Title VII’s Protections & Provisions
Title VII makes it unlawful for public or private employers, employment agencies, licensing agencies, and unions to refuse to hire, to fire, or otherwise discriminate against any individual in compensation or the terms or conditions of his/her employment based on certain protected classes. It further prohibits harassment in the workplace based on those same protected classes.
Under Title VII, employment discrimination or harassment based on any of the following protected categories is unlawful:
- Gender (Sex)
- National Origin
- Pregnancy (included in Sex Discrimination)
Title VII also prohibits retaliation against an employer in 2 ways:
- Retaliation for opposing discrimination or harassment based on any of the protected categories; and
- Retaliation for participating in the legal process, such as filing a discrimination complaint or acting as a witness for someone who has.
An employee who is not the direct victim of discrimination or harassment is also protected from retaliation if s/he opposes an employer’s discriminatory or harassing conduct toward another employee based on that other employee’s protected status. Thus, for example, a Caucasian employee who opposes what he believes to be discrimination against an African-American employee is protected under Title VII, even though he is not the one potentially being discriminated against.
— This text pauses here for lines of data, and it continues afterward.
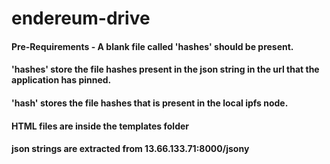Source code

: # endereum-drive
#### Pre-Requirements - A blank file called 'hashes' should be present.
#### 'hashes' store the file hashes present in the json string in the url that the application has pinned.
#### 'hash' stores the file hashes that is present in the local ipfs node.
#### HTML files are inside the templates folder
#### json strings are extracted from 13.66.133.71:8000/jsony
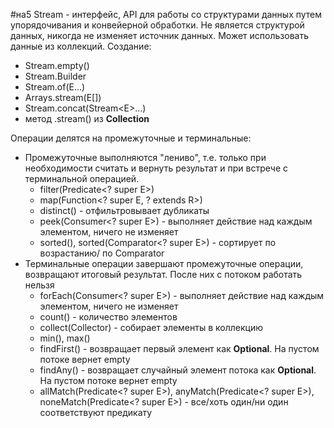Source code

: #на5
Stream - интерфейс, API для работы со структурами данных путем упорядочивания и конвейерной обработки. Не является структурой данных, никогда не изменяет источник данных.
Может использовать данные из коллекций.
Создание:
* Stream.empty()
* Stream.Builder
* Stream.of(E...)
* Arrays.stream(E\[])
* Stream.concat(Stream\<E>...)
* метод .stream() из **Collection**

Операции делятся на промежуточные и терминальные:
* Промежуточные выполняются "лениво", т.е. только при необходимости считать и вернуть результат и при встрече с терминальной операцией.
	* filter(Predicate\<? super E>)
	* map(Function\<? super E, ? extends R>)
	* distinct() - отфильтровывает дубликаты
	* peek(Consumer\<? super E>) - выполняет действие над каждым элементом, ничего не изменяет
	* sorted(), sorted(Comparator\<? super E>) - сортирует по возрастанию/ по Comparator
* Терминальные операции завершают промежуточные операции, возвращают итоговый результат. После них с потоком работать нельзя
	* forEach(Consumer\<? super E>) - выполняет действие над каждым элементом, ничего не изменяет
	* count() - количество элементов
	* collect(Collector) - собирает элементы в коллекцию
	* min(), max()
	* findFirst() - возвращает первый элемент как **Optional**. На пустом потоке вернет empty
	* findAny() - возвращает случайный элемент потока как **Optional**. На пустом потоке вернет empty
	* allMatch(Predicate\<? super E>), anyMatch(Predicate\<? super E>), noneMatch(Predicate\<? super E>) - все/хоть один/ни один соответствуют предикату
Third-party retaliation is also recognized by Title VII, so long as the individual engaging in opposition and the person retaliated against are close enough to each other. As an example, assume and mother and son work for the same employer. The mother complains to management that she is being discriminated against based on her sex. In response, the employer does not retaliate against her, but rather against her son, by firing him. In this scenario, both the mother and son would have claims of retaliation under Title VII.
Remedies Available Under Title VII
Under federal law, if an individual is successful at trial and it is found by a judge or jury that the individual was the victim of unlawful employment discrimination, harassment, or retaliation, that individual is entitled to recover his/her back pay (lost wages), attorney fees and costs, and out of pocket expenses (for example the out-of-pocket cost of insurance if benefits were lost). Reinstatement (getting his/her old job back) is also available.
Compensatory damages (pain and suffering) and punitive damages (monetary punishment levied against the employer for discriminating) are available through Title VII; however, an individual is not entitled to such damages.
Compensatory damages are subject to the following monetary caps, based on the number of employees employed by the defendant-employer:
- Up to 100 employees: $50,000
- 101 – 200 employees: $100,000
- 201 – 500 employees: $200,000
- 500+ employees: $300,000
Statute of Limitations
Before filing in federal court, an individual must start his/her employment discrimination, harassment or retaliation case in an administrative agency – the Department of Workforce Development – Equal Rights Division (ERD) or the Equal Employment Opportunity Commission (EEOC). The individual must also first secure a Notice of Right to Sue letter from the EEOC.
From the date that the Notice of Right to Sue is received, an individual has 90 days to file a federal complaint. Thus, if the Notice is dated December 30th, but you do not receive it until January 2nd, your federal complaint must be filed within 90 days from January 2nd (April 2nd). If the federal employment discrimination complaint is not filed within the 90 days, it is barred and the individual loses his/her discrimination claim.